INSTRUCTION - Tally the lines below that hold the string "pleti", and report the tally by itself.
________________________
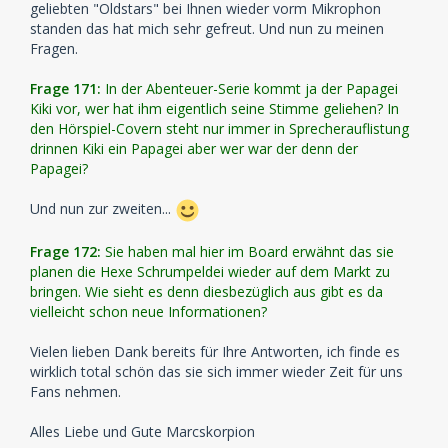
geliebten "Oldstars" bei Ihnen wieder vorm Mikrophon
standen das hat mich sehr gefreut. Und nun zu meinen
Fragen.
Frage 171:
In der Abenteuer-Serie kommt ja der Papagei
Kiki vor, wer hat ihm eigentlich seine Stimme geliehen? In
den Hörspiel-Covern steht nur immer in Sprecherauflistung
drinnen Kiki ein Papagei aber wer war der denn der
Papagei?
Und nun zur zweiten...
Frage 172:
Sie haben mal hier im Board erwähnt das sie
planen die Hexe Schrumpeldei wieder auf dem Markt zu
bringen. Wie sieht es denn diesbezüglich aus gibt es da
vielleicht schon neue Informationen?
Vielen lieben Dank bereits für Ihre Antworten, ich finde es
wirklich total schön das sie sich immer wieder Zeit für uns
Fans nehmen.
Alles Liebe und Gute Marcskorpion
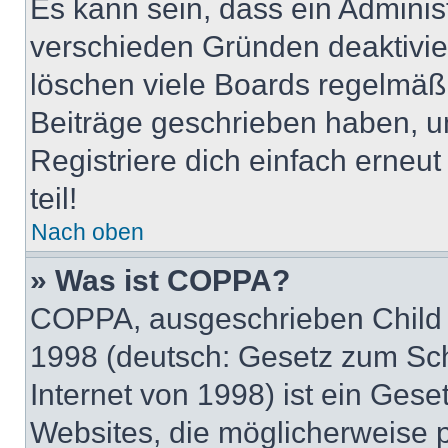
Es kann sein, dass ein Adminis
verschieden Gründen deaktivie
löschen viele Boards regelmäßig
Beiträge geschrieben haben, u
Registriere dich einfach erneu
teil!
Nach oben
» Was ist COPPA?
COPPA, ausgeschrieben Child O
1998 (deutsch: Gesetz zum Sch
Internet von 1998) ist ein Gese
Websites, die möglicherweise 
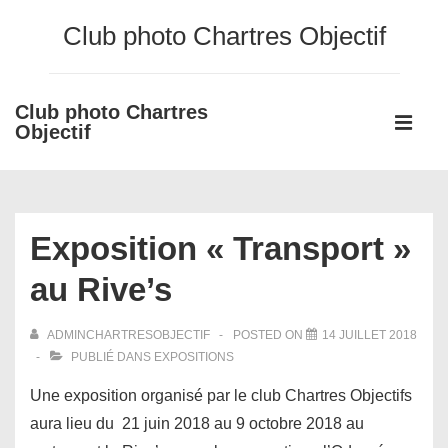
↓
Club photo Chartres Objectif
passer
au
contenu
Club photo Chartres
Main
principal
Objectif
Navigati
ME
Exposition « Transport »
au Rive’s
ADMINCHARTRESOBJECTIF
POSTED ON
14 JUILLET 2018
PUBLIÉ DANS
EXPOSITIONS
Une exposition organisé par le club Chartres Objectifs
aura lieu du 21 juin 2018 au 9 octobre 2018 au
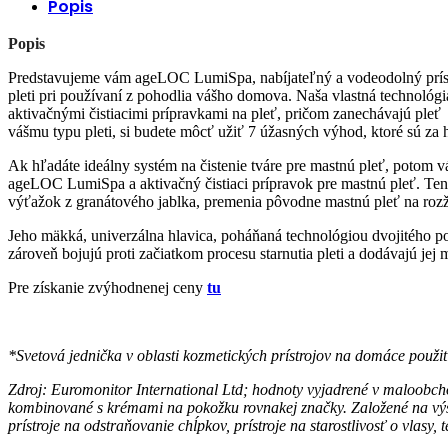
Popis
Popis
Predstavujeme vám ageLOC LumiSpa, nabíjateľný a vodeodolný prístroj
pleti pri používaní z pohodlia vášho domova. Naša vlastná technológ
aktivačnými čistiacimi prípravkami na pleť, pričom zanechávajú pleť 
vášmu typu pleti, si budete môcť užiť 7 úžasných výhod, ktoré sú za
Ak hľadáte ideálny systém na čistenie tváre pre mastnú pleť, potom vás
ageLOC LumiSpa a aktivačný čistiaci prípravok pre mastnú pleť. Tento
výťažok z granátového jablka, premenia pôvodne mastnú pleť na rozž
Jeho mäkká, univerzálna hlavica, poháňaná technológiou dvojitého p
zároveň bojujú proti začiatkom procesu starnutia pleti a dodávajú jej 
Pre získanie zvýhodnenej ceny
tu
*Svetová jednička v oblasti kozmetických prístrojov na domáce použi
Zdroj: Euromonitor International Ltd; hodnoty vyjadrené v maloobch
kombinované s krémami na pokožku rovnakej značky. Založené na výsk
prístroje na odstraňovanie chĺpkov, prístroje na starostlivosť o vlasy, t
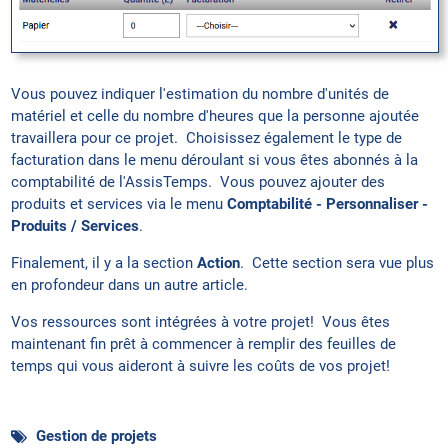
Vous pouvez indiquer l'estimation du nombre d'unités de
matériel et celle du nombre d'heures que la personne ajoutée
travaillera pour ce projet. Choisissez également le type de
facturation dans le menu déroulant si vous êtes abonnés à la
comptabilité de l'AssisTemps. Vous pouvez ajouter des
produits et services via le menu
Comptabilité - Personnaliser -
Produits / Services
.
Finalement, il y a la section
Action
. Cette section sera vue plus
en profondeur dans un autre article.
Vos ressources sont intégrées à votre projet! Vous êtes
maintenant fin prêt à commencer à remplir des feuilles de
temps qui vous aideront à suivre les coûts de vos projet!
Gestion de projets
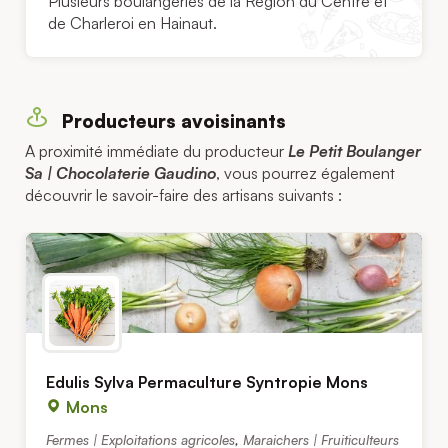
Plusieurs boulangeries de la Région du Centre et
de Charleroi en Hainaut.
Producteurs avoisinants
A proximité immédiate du producteur
Le Petit Boulanger
Sa | Chocolaterie Gaudino
, vous pourrez également
découvrir le savoir-faire des artisans suivants :
Edulis Sylva Permaculture Syntropie Mons
Mons
Fermes | Exploitations agricoles
,
Maraichers | Fruiticulteurs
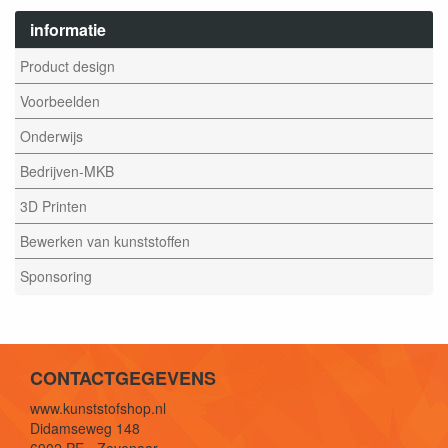
informatie
Product design
Voorbeelden
Onderwijs
Bedrijven-MKB
3D Printen
Bewerken van kunststoffen
Sponsoring
CONTACTGEGEVENS
www.kunststofshop.nl
Didamseweg 148
6902 PE - Zevenaar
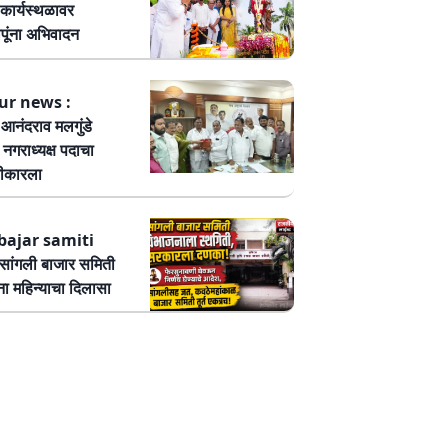
कार्यस्थळावर
पूंना अभिवादन
ur news :
ष आनंदराव मलगुंडे
हा नगराध्यक्ष पदाचा
वीकारला
bajar samiti
ांगली बाजार समिती
ा महिन्याचा दिलासा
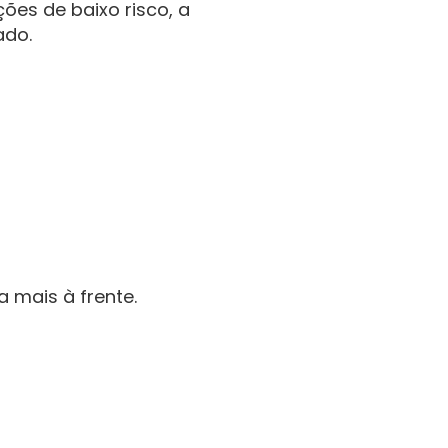
ões de baixo risco, a 
ado.
 mais à frente.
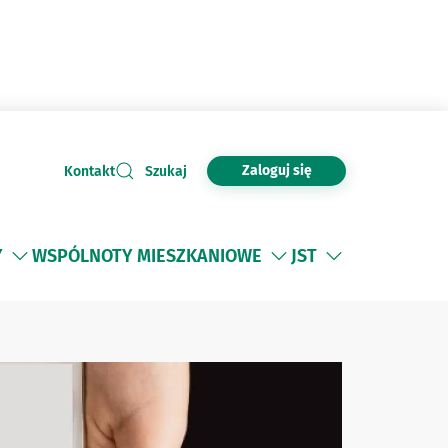
Zaloguj się
Kontakt
Szukaj
Y
WSPÓLNOTY MIESZKANIOWE
JST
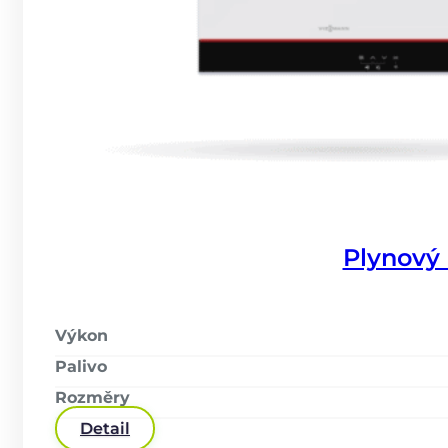
Plynový
Výkon
Palivo
Rozměry
Detail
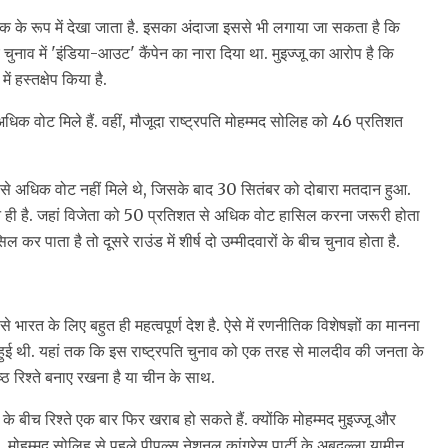
र्थक के रूप में देखा जाता है. इसका अंदाजा इससे भी लगाया जा सकता है कि
ए चुनाव में 'इंडिया-आउट' कैंपेन का नारा दिया था. मुइज्जू का आरोप है कि
 हस्तक्षेप किया है.
े अधिक वोट मिले हैं. वहीं, मौजूदा राष्ट्रपति मोहम्मद सोलिह को 46 प्रतिशत
 से अधिक वोट नहीं मिले थे, जिसके बाद 30 सितंबर को दोबारा मतदान हुआ.
ान ही है. जहां विजेता को 50 प्रतिशत से अधिक वोट हासिल करना जरूरी होता
 कर पाता है तो दूसरे राउंड में शीर्ष दो उम्मीदवारों के बीच चुनाव होता है.
 भारत के लिए बहुत ही महत्वपूर्ण देश है. ऐसे में रणनीतिक विशेषज्ञों का मानना
 हुई थी. यहां तक कि इस राष्ट्रपति चुनाव को एक तरह से मालदीव की जनता के
ठ रिश्ते बनाए रखना है या चीन के साथ.
के बीच रिश्ते एक बार फिर खराब हो सकते हैं. क्योंकि मोहम्मद मुइज्जू और
. मोहम्मद सोलिह से पहले पीपुल्स नेशनल कांग्रेस पार्टी के अबदुल्ला यामीन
________________________
FINISHED EXERCISE - 3